Jonathan Evans

No. 45
- Position: Fullback

Personal information
- Born: October 10, 1981 (age 44) Dallas, Texas, U.S.
- Listed height: 6 ft 1 in (1.85 m)
- Listed weight: 245 lb (111 kg)

Career information
- High school: Duncanville (TX)
- College: Baylor
- NFL draft: 2005: undrafted

Career history
- Dallas Cowboys (2005)*; San Diego Chargers (2006)*; → Berlin Thunder (2006); Tennessee Titans (2007)*; Buffalo Bills (2007–2008)*; Washington Redskins (2009)*; Houston Texans (2009)*; Washington Redskins (2009)*;
- * Offseason and/or practice squad member only

= Jonathan Evans (American football) =

American football player (born 1981)

Jonathan Blake Evans (born October 10, 1981) is a former professional football player and American minister who is the lead pastor at Oak Cliff Bible Fellowship in Dallas, Texas.
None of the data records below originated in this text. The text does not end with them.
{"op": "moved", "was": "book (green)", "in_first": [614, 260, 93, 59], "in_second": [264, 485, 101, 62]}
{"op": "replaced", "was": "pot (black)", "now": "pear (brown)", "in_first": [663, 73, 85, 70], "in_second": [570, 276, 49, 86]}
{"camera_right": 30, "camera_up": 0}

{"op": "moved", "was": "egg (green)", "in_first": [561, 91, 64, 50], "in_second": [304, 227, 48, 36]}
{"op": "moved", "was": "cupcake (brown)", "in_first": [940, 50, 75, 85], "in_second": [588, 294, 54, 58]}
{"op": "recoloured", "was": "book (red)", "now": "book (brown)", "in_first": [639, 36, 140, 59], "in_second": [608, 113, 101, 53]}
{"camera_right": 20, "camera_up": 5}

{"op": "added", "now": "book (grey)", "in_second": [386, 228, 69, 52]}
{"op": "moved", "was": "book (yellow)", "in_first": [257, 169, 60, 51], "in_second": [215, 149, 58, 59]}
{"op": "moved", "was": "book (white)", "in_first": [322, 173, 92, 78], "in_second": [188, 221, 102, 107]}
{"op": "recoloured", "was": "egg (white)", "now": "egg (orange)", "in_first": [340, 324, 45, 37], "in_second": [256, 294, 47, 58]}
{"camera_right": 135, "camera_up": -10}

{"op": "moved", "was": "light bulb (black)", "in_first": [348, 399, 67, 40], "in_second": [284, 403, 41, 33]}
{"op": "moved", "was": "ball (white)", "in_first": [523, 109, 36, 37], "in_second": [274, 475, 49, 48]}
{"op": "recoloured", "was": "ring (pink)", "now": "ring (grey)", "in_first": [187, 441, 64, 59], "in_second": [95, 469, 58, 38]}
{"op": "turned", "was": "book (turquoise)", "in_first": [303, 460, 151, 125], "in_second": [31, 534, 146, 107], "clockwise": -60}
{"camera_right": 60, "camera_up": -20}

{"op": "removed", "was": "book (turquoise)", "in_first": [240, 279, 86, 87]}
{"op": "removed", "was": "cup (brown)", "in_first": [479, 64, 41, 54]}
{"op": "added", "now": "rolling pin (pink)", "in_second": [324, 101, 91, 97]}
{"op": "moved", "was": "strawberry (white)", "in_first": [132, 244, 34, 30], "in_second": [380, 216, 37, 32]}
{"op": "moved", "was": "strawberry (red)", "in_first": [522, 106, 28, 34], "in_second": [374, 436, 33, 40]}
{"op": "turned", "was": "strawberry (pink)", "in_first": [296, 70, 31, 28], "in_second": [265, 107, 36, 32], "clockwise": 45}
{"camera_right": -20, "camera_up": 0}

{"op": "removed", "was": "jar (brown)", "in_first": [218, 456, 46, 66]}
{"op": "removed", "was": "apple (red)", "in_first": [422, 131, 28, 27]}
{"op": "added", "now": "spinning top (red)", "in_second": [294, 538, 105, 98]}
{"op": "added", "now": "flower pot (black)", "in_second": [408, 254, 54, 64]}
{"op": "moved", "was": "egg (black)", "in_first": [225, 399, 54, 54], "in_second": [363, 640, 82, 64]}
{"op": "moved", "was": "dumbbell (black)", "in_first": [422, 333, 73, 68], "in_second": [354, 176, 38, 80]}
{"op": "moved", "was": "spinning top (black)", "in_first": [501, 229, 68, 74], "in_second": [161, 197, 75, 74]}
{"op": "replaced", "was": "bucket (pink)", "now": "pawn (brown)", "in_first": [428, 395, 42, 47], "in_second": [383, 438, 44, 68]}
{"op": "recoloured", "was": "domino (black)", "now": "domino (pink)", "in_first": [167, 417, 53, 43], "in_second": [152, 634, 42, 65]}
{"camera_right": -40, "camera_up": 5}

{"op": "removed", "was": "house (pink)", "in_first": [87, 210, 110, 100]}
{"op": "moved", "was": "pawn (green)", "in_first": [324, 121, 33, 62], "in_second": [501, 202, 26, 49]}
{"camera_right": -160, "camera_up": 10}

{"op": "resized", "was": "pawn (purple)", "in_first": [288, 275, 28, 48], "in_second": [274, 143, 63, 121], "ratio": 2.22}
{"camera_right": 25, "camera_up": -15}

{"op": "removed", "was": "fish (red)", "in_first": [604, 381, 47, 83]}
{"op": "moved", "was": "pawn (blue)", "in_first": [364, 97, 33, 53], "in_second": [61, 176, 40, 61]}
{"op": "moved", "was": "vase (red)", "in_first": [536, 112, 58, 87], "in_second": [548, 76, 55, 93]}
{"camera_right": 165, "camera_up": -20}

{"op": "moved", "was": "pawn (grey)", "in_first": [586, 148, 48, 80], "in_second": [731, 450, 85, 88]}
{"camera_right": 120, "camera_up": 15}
Evans played for the Virginia Destroyers of the United Football League. He was signed by the Dallas Cowboys as an undrafted free agent in 2005. He played college football at Baylor.

Evans has also been a member of the San Diego Chargers, Tennessee Titans, Buffalo Bills, Houston Texans and Washington Redskins. He is the son of noted Christian author, speaker, and pastor Dr. Tony Evans.

He serves as chaplain for the Dallas Cowboys and as a motivational speaker, especially to youth. He is the son of Christian author, radio host and pastor Dr. Tony Evans.